13 Investigates: Days after 'concert from hell,' no one taking responsibility for plan

HOUSTON, Texas (KTRK) -- For days, 13 Investigates has asked Harris County officials for a copy of any plans or permits related to the Astroworld festival - anything that would show they approved or even reviewed safety plans, but so far nothing from the county team that runs NRG Park except an expression of sadness and a referral to their lawyer.

Digging deeper, our investigation found those permits may not have been required from the county since the event took place in Houston's city limits.

NRG Park is a county-owned and taxpayer funded property in Houston. Even though it is owned by Harris County, the Harris County Fire Marshal doesn't issue permits there since it is located in the city.

But after two days of asking everyone connected to the event, we can't find anything like that for the festival that attendees later called the "concert from hell."

NRG Park said it won't comment "out of respect for pending litigation and ongoing investigations."

Harris County Commissioners demanded accountability during a meeting on Tuesday.

"What can be done to keep people safe," Commissioner Rodney Ellis asked.

Mayor Sylvester Turner said he won't wait for the county to adopt a rule that would require additional permitting.

"Whether an event happens at a county facility, if it is inside the City of Houston, I will tell you the city needs to be at the table from the very beginning," Turner said. "From the very beginning and we need to have the final say."

If the festival took place in the county but outside a city, Texas law suggests the county's commissioners court would have a say in safety plans, including requiring the promoter to file a plan to control the number of people at the festival and voting on the plan if they didn't think it was sound.

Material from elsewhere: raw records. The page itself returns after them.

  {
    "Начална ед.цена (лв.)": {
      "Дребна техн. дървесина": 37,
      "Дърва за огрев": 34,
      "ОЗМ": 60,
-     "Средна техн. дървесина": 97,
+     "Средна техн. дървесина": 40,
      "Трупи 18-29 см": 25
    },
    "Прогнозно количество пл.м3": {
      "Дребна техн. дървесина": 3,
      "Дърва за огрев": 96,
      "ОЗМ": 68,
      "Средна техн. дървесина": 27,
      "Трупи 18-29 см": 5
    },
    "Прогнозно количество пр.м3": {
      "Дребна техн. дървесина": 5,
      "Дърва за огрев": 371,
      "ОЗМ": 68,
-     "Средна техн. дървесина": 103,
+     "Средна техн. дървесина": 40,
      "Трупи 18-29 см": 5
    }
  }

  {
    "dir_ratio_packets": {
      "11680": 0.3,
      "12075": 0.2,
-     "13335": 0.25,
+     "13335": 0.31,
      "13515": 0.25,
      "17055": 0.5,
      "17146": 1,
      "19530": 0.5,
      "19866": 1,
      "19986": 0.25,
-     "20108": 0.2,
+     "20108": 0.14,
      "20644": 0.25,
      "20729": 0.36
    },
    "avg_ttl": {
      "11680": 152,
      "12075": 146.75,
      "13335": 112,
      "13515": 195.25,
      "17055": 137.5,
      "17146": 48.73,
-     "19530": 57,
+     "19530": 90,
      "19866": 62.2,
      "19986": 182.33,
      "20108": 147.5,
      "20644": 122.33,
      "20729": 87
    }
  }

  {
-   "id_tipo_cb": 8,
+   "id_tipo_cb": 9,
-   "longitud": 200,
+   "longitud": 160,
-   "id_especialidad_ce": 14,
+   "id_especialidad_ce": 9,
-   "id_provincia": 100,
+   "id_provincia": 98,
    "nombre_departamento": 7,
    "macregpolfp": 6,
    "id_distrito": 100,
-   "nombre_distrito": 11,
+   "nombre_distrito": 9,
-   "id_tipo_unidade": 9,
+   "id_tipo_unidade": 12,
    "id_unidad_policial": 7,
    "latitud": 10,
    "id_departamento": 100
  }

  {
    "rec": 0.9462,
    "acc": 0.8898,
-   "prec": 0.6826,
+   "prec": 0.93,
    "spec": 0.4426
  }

RELATED: 13 Investigates looks at warning signs ahead of Astroworld tragedy

Houston did release a copy of 10 permits filed ahead of Astroworld for things like tent construction, the gas used to cook food, setting off fireworks behind Travis Scott and keeping exits unobstructed during the show. But there were no permits for the larger plan that put tens of thousands of fans in a general admission pit.

Because the concert was outdoors, it didn't have to adhere to the same occupancy rules as indoor events. Houston Fire Department Chief Sam Pena said no occupancy permits were required.

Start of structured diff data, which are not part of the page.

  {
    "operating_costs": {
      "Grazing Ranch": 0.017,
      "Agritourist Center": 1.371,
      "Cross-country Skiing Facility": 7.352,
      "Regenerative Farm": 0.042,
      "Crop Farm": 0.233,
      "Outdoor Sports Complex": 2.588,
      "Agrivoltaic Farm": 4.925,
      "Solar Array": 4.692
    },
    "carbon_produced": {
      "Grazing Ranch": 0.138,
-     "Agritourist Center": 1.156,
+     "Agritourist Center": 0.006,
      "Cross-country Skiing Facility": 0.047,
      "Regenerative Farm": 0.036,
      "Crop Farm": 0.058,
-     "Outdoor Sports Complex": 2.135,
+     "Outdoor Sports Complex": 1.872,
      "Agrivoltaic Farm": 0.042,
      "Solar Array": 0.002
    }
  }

He also said occupancy wasn't the issue when eight people died and hundreds more were injured at the festival.

He said there was enough space behind the crowd of about 50,000 concert-goers to hold four times as many people, but the crowd was just too tightly packed.

"In these types of events we know that the goal is to get the people amped up and hyped up and excited and in those types of events, we really need to see how else we can deliver that venue," Pena said. "Maybe we go away from the freestanding, open type of general admission and do assigned seating, maybe interlocking seats there in an open venue. Something where we have a little bit more control with the crowd. This issue was not an issue with capacity."

The Houston Police Department continues to investigate what went wrong.

"We really need to look deep into the type of events that we allow here in our community," Pena said.